*Exercise brief*
Copy each line of the items below that contains the string "makeId", treating uppercase and lowercase letters as different.

(Dataset excerpts)
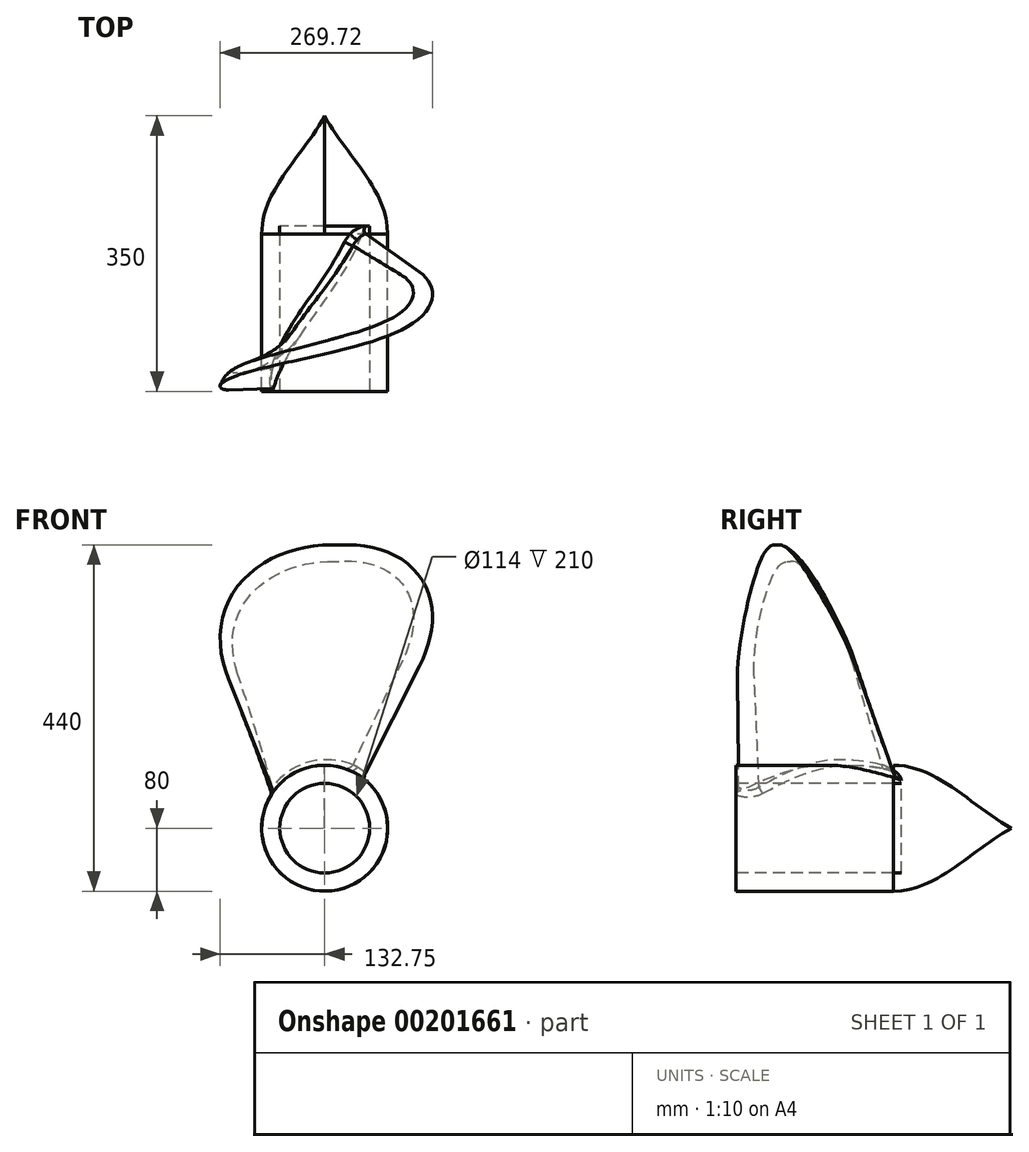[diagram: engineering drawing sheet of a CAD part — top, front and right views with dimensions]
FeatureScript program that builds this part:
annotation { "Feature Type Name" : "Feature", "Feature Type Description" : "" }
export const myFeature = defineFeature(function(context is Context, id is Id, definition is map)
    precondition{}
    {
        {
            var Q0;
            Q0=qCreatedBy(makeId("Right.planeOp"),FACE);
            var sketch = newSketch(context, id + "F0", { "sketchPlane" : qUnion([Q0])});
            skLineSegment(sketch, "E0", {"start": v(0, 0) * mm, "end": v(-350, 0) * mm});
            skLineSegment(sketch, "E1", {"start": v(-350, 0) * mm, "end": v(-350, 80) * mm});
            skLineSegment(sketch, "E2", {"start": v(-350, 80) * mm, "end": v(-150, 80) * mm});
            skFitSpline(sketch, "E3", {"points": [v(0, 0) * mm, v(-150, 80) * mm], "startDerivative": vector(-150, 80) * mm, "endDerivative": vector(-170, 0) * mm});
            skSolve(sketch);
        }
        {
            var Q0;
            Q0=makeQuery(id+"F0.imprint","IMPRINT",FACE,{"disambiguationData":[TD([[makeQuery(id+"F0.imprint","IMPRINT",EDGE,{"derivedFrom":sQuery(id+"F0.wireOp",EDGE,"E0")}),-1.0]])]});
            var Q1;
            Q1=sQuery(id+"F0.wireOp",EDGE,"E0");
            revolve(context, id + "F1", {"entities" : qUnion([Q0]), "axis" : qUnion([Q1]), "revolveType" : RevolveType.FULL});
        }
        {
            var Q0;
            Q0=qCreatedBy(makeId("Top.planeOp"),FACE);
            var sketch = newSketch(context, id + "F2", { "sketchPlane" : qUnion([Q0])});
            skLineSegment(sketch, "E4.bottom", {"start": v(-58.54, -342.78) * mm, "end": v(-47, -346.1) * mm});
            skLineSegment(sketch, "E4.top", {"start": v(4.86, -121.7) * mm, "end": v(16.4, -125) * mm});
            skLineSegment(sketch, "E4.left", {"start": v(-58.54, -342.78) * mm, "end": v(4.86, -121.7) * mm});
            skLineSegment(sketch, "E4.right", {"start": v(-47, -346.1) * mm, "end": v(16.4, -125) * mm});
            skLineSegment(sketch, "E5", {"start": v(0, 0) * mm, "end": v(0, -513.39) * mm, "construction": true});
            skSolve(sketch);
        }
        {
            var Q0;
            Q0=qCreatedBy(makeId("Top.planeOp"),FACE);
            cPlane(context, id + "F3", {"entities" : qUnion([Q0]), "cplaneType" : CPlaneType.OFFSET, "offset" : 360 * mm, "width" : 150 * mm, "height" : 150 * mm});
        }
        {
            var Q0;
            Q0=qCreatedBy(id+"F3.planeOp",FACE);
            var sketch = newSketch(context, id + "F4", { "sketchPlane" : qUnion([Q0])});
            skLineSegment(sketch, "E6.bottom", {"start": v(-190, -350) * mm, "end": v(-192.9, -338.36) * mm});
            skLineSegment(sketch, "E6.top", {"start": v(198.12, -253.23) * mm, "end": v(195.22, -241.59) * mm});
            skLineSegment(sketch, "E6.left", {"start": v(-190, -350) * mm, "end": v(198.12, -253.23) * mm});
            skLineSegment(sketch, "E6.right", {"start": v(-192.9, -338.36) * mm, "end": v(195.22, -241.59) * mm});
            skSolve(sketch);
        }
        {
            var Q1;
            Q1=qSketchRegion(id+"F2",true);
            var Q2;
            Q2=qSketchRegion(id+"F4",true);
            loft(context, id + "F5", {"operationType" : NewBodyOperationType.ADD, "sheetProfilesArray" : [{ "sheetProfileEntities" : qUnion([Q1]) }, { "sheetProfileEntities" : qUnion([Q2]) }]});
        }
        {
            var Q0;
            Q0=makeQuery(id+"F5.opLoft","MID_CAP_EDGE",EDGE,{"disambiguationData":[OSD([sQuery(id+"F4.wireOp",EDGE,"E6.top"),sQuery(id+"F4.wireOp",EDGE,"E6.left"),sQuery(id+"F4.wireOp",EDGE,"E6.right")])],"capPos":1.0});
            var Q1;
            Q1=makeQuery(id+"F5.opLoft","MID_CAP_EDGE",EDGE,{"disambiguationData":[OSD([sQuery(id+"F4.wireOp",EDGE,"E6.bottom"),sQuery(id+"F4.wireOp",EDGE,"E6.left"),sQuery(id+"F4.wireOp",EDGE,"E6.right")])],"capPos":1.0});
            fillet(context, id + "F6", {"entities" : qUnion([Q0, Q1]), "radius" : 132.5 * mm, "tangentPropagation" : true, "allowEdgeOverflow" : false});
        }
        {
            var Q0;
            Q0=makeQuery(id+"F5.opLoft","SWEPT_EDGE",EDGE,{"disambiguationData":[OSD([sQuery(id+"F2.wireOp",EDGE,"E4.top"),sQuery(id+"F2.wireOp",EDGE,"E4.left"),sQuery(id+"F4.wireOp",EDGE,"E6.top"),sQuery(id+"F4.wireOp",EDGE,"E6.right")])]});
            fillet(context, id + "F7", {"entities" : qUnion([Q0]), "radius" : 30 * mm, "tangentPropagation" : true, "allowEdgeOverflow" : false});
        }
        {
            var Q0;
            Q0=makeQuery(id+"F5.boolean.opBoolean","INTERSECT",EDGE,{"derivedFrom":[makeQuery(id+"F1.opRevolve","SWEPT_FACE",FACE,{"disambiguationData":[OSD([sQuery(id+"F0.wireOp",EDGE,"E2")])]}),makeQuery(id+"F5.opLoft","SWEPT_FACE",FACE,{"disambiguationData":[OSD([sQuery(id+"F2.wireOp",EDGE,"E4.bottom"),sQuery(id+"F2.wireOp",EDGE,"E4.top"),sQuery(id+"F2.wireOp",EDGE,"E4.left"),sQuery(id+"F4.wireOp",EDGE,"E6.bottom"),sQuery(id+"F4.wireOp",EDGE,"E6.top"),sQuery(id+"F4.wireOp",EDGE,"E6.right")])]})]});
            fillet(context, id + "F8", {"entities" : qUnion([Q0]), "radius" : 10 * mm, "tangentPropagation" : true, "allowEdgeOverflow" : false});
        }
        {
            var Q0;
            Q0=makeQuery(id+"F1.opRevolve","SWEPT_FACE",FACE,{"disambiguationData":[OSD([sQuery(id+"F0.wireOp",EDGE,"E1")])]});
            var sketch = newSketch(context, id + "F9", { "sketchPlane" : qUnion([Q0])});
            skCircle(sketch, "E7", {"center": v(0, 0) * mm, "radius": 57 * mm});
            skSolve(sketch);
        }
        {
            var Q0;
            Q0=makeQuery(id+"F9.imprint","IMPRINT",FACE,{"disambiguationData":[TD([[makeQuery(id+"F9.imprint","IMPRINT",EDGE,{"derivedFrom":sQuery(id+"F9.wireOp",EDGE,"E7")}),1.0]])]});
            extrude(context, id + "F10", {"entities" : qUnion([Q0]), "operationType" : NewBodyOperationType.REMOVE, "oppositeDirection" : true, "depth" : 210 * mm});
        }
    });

---

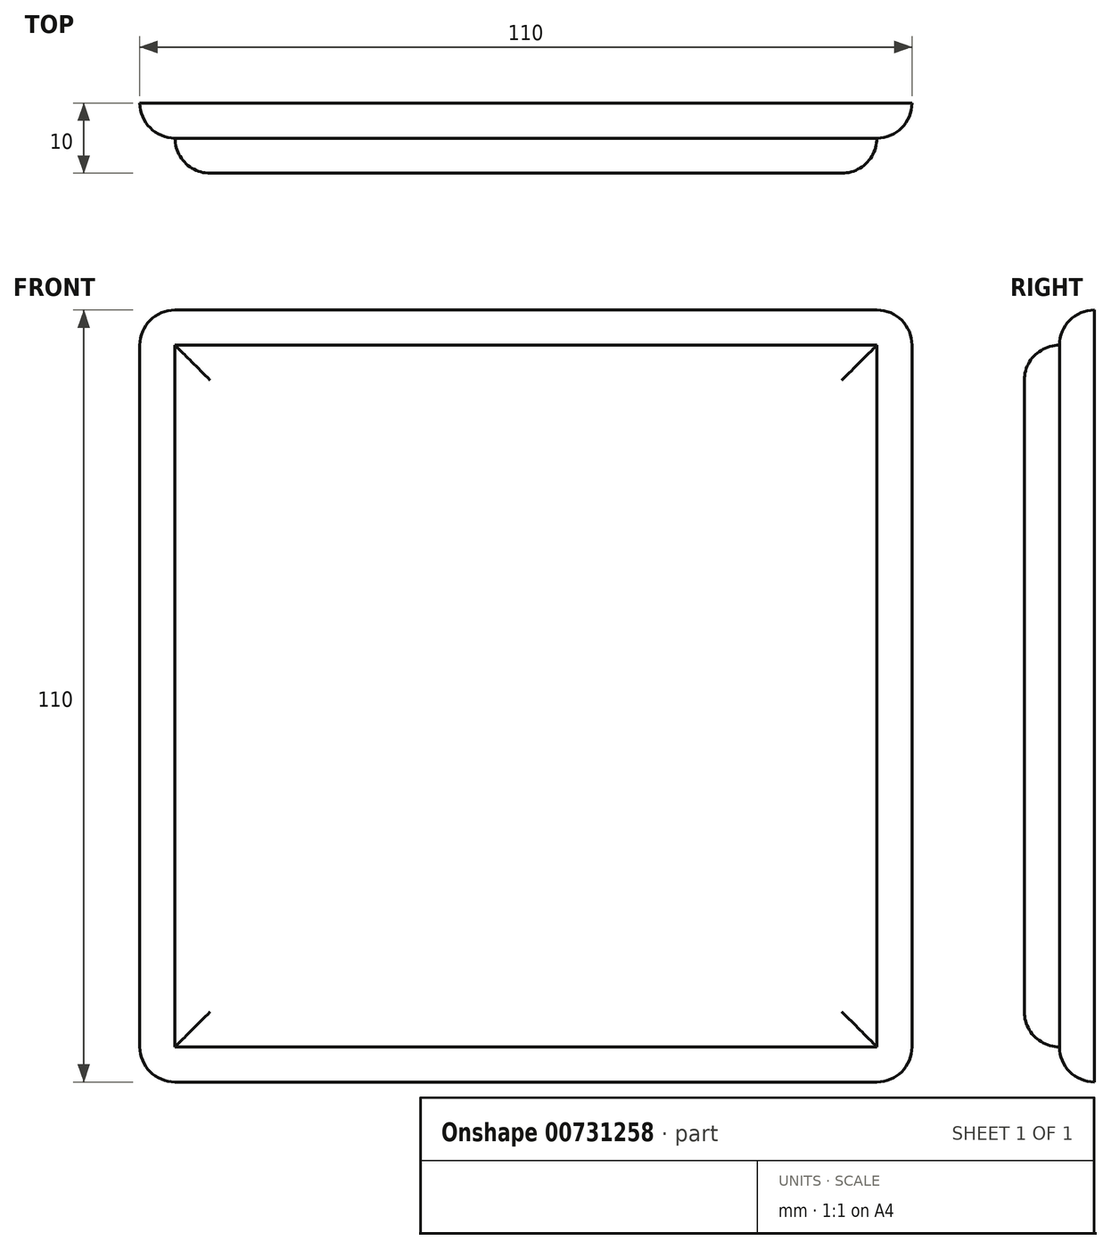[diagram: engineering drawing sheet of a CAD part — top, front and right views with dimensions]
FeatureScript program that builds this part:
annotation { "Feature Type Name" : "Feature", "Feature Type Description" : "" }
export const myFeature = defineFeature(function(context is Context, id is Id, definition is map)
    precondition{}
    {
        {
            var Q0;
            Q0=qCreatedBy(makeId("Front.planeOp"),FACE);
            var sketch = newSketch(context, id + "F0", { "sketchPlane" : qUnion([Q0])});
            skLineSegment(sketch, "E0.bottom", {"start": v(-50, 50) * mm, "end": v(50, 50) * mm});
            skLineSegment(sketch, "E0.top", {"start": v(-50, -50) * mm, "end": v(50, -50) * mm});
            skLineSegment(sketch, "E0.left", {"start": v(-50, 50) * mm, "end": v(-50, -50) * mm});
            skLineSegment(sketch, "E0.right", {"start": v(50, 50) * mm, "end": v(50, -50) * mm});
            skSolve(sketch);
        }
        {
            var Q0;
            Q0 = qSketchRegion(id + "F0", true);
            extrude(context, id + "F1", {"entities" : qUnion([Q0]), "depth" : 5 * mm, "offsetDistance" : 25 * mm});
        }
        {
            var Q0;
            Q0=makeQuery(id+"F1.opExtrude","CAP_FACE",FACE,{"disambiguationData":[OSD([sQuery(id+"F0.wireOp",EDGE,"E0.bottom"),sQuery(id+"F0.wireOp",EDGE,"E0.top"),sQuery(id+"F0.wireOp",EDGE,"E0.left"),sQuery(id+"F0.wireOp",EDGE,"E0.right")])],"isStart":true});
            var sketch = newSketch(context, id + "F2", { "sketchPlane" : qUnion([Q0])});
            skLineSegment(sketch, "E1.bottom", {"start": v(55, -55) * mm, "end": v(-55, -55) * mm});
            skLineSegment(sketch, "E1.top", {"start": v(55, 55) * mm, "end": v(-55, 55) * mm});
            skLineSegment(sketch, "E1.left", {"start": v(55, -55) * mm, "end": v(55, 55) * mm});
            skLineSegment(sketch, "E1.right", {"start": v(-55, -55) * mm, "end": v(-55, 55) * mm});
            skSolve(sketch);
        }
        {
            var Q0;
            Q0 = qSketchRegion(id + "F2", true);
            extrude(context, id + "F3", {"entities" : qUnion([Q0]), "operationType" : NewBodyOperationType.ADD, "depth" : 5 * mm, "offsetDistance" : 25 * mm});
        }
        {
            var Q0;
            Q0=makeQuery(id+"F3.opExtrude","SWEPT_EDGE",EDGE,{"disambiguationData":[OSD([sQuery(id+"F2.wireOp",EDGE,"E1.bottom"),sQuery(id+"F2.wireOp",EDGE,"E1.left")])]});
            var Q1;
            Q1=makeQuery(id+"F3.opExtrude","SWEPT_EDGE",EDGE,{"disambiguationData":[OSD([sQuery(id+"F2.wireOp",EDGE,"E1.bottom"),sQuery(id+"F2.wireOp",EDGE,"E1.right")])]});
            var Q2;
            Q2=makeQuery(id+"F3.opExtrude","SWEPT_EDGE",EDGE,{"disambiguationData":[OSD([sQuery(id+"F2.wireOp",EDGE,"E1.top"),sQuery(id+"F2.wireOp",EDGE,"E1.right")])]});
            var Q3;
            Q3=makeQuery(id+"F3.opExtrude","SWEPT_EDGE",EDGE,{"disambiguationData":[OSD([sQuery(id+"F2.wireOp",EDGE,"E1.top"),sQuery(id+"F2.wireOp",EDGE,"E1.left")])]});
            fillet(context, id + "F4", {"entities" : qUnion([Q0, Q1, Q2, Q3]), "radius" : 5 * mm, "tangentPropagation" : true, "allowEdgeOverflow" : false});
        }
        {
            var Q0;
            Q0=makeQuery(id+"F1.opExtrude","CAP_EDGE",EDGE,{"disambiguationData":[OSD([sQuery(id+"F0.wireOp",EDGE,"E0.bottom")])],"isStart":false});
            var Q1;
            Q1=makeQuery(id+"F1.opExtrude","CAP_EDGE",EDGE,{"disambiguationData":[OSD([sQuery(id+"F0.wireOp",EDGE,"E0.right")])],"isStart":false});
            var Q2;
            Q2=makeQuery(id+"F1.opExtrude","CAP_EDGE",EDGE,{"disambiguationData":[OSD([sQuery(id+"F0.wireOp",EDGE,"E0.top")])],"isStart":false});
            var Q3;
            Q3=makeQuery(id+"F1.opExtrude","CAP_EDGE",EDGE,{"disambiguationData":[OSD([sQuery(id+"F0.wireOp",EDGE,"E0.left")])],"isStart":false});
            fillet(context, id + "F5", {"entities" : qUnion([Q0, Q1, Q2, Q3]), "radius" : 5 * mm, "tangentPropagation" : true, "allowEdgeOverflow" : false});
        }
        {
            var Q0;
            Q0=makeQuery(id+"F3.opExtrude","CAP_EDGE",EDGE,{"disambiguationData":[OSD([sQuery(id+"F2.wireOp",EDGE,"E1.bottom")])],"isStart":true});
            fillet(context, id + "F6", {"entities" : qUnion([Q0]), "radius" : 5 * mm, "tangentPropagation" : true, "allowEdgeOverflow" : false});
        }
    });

*Result*
            Q0=qCreatedBy(makeId("Right.planeOp"),FACE);
            Q0=qCreatedBy(makeId("Top.planeOp"),FACE);
            Q0=qCreatedBy(makeId("Top.planeOp"),FACE);
            Q0=qCreatedBy(makeId("Front.planeOp"),FACE);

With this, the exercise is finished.